***** Provided material
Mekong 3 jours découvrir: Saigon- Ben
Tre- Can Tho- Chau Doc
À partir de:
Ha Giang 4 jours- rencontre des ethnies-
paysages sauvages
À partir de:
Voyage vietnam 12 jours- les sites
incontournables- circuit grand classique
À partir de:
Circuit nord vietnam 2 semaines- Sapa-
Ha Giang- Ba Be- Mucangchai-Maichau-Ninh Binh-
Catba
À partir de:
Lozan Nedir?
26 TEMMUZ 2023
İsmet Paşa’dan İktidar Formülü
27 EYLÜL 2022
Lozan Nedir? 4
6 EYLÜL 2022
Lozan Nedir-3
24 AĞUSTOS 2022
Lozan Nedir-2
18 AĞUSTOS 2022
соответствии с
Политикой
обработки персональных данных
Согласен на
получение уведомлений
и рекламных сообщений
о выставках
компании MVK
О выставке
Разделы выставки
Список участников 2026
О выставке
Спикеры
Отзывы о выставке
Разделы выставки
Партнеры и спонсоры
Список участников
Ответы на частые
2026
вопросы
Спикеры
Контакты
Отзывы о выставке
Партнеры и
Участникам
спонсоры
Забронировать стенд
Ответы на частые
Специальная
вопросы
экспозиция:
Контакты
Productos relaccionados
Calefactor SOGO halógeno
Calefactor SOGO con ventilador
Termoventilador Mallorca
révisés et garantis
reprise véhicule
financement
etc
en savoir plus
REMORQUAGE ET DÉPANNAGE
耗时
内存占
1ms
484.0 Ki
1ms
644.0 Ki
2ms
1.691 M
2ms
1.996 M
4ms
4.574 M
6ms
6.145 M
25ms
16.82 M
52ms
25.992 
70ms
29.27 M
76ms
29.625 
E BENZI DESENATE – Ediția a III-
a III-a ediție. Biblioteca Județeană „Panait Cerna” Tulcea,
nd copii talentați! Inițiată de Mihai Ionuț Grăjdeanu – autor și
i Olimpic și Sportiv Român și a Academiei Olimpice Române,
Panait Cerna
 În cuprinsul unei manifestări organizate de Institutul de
**********
### What to produce
Write out every line of text from all the records above as a numbered list, skipping any blank lines.

### Answer to this task
1. Mekong 3 jours découvrir: Saigon- Ben
2. Tre- Can Tho- Chau Doc
3. À partir de:
4. Ha Giang 4 jours- rencontre des ethnies-
5. paysages sauvages
6. À partir de:
7. Voyage vietnam 12 jours- les sites
8. incontournables- circuit grand classique
9. À partir de:
10. Circuit nord vietnam 2 semaines- Sapa-
11. Ha Giang- Ba Be- Mucangchai-Maichau-Ninh Binh-
12. Catba
13. À partir de:
14. Lozan Nedir?
15. 26 TEMMUZ 2023
16. İsmet Paşa’dan İktidar Formülü
17. 27 EYLÜL 2022
18. Lozan Nedir? 4
19. 6 EYLÜL 2022
20. Lozan Nedir-3
21. 24 AĞUSTOS 2022
22. Lozan Nedir-2
23. 18 AĞUSTOS 2022
24. соответствии с
25. Политикой
26. обработки персональных данных
27. Согласен на
28. получение уведомлений
29. и рекламных сообщений
30. о выставках
31. компании MVK
32. О выставке
33. Разделы выставки
34. Список участников 2026
35. О выставке
36. Спикеры
37. Отзывы о выставке
38. Разделы выставки
39. Партнеры и спонсоры
40. Список участников
41. Ответы на частые
42. 2026
43. вопросы
44. Спикеры
45. Контакты
46. Отзывы о выставке
47. Партнеры и
48. Участникам
49. спонсоры
50. Забронировать стенд
51. Ответы на частые
52. Специальная
53. вопросы
54. экспозиция:
55. Контакты
56. Productos relaccionados
57. Calefactor SOGO halógeno
58. Calefactor SOGO con ventilador
59. Termoventilador Mallorca
60. révisés et garantis
61. reprise véhicule
62. financement
63. etc
64. en savoir plus
65. REMORQUAGE ET DÉPANNAGE
66. 耗时
67. 内存占
68. 1ms
69. 484.0 Ki
70. 1ms
71. 644.0 Ki
72. 2ms
73. 1.691 M
74. 2ms
75. 1.996 M
76. 4ms
77. 4.574 M
78. 6ms
79. 6.145 M
80. 25ms
81. 16.82 M
82. 52ms
83. 25.992 
84. 70ms
85. 29.27 M
86. 76ms
87. 29.625 
88. E BENZI DESENATE – Ediția a III-
89. a III-a ediție. Biblioteca Județeană „Panait Cerna” Tulcea,
90. nd copii talentați! Inițiată de Mihai Ionuț Grăjdeanu – autor și
91. i Olimpic și Sportiv Român și a Academiei Olimpice Române,
92. Panait Cerna
93.  În cuprinsul unei manifestări organizate de Institutul de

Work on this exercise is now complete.